§ **Task brief**:
Beginning with the line that contains "white teapot [385,507,438,540]" in the material below, print each line exactly until the line that contains "beige pillow [528,437,643,488]" has been printed, then stop.

§ **Material supplied**:
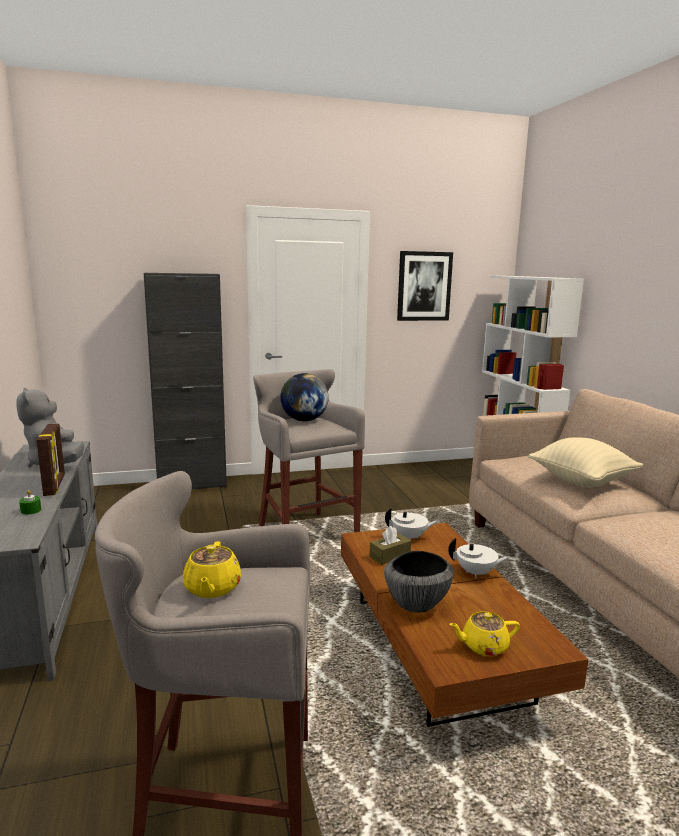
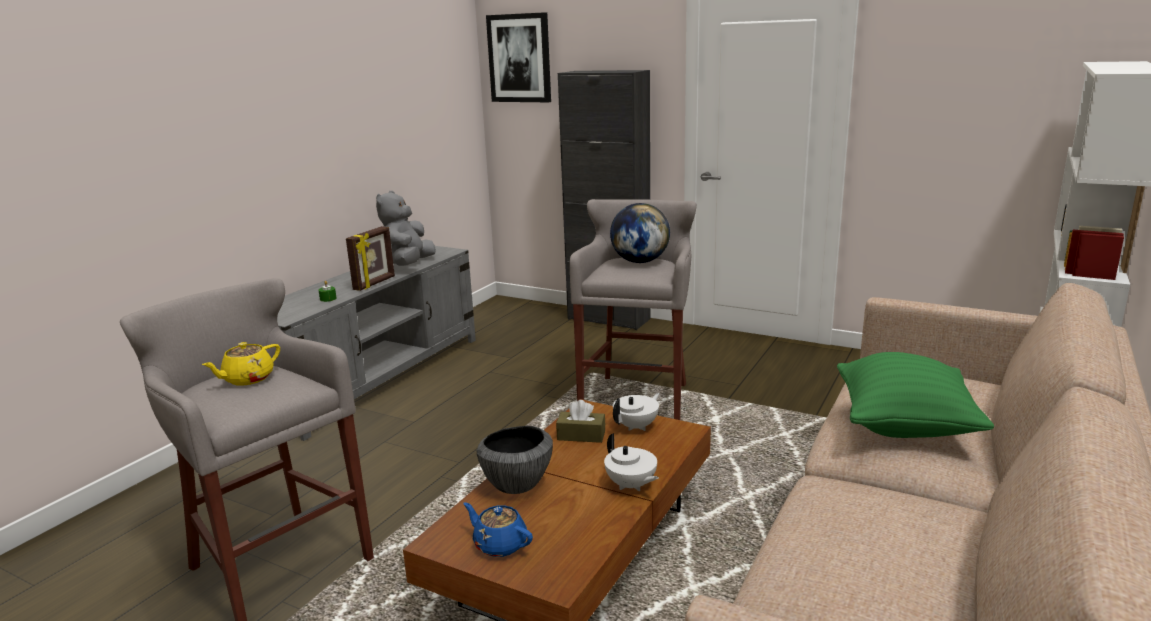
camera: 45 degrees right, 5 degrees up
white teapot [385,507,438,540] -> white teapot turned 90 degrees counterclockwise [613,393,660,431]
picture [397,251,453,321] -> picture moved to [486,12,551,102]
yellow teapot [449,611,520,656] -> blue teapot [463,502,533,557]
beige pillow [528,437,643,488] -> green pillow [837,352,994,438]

---

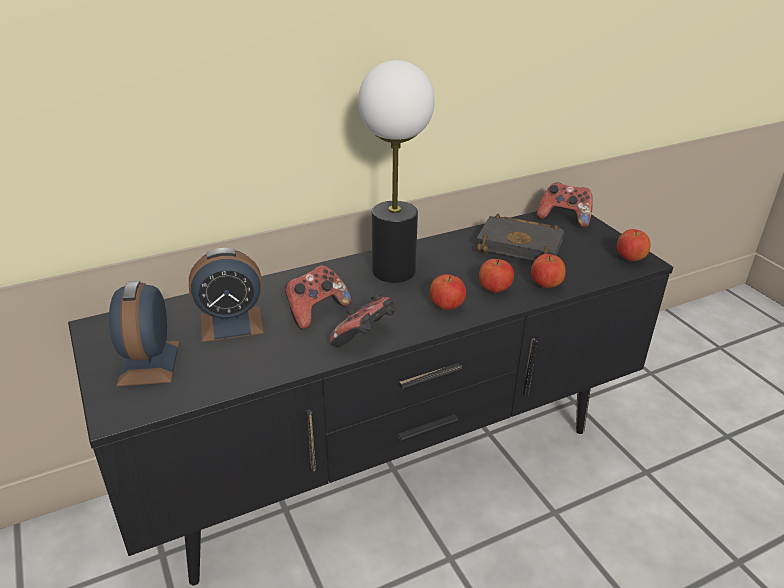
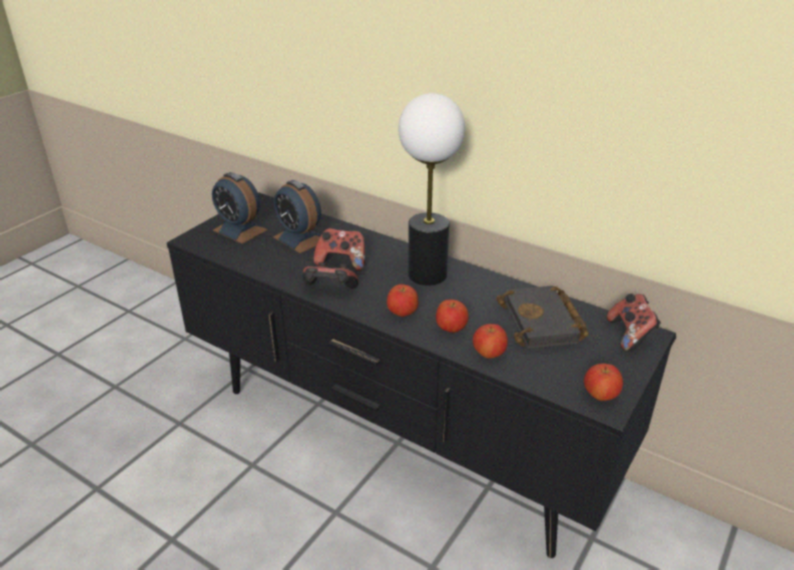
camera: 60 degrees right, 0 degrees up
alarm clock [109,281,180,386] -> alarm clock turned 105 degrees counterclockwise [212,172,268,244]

§ **Response to the exercise**:
white teapot [385,507,438,540] -> white teapot turned 90 degrees counterclockwise [613,393,660,431]
picture [397,251,453,321] -> picture moved to [486,12,551,102]
yellow teapot [449,611,520,656] -> blue teapot [463,502,533,557]
beige pillow [528,437,643,488] -> green pillow [837,352,994,438]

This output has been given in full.